As staggering inflation ate away at Venezuelan salaries at the height of the Christmas season, Venezuela's president-for-life Nicholas Maduro enforced a government-mandated Black Friday, where store owners were ordered to reduce prices by up to 50% under the threat of being sent to jail if they didn’t.
This sort of December crackdown on businesses has become customary since a few years ago when the Venezuelan dictator ordered appliance chain stores to lower their prices so Venezuelans could shop at discounts-- which forced many businesses into bankruptcy.

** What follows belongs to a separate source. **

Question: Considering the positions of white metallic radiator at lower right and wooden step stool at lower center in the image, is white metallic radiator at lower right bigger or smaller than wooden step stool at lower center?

But Maduro's Scrooge patrol really grabbed headlines on December 10, when Willia Contreras (head of Maduro's price control authority) and a band of National Guards seized 3.8 million toys from the Kreisel toy distributing company. A family-run business that has been selling toys in Venezuela for well over 20 years. Contreras’s toy police confiscated dolls, board games, robots and the like, now to be distributed and sold at “fair prices” by the government distribution network.
Following the crackdown on toys, Maduro turned his attention EPK, one of the country's leading purveyor of children’s clothing. That firm was forced to subject its inventory to discounts of up to 70 percent.
The state media network came up with a clever way to wish Venezuelans a happy holiday, and replace Christmas with something else-- proclaiming, “¡Feliz Chavidad!”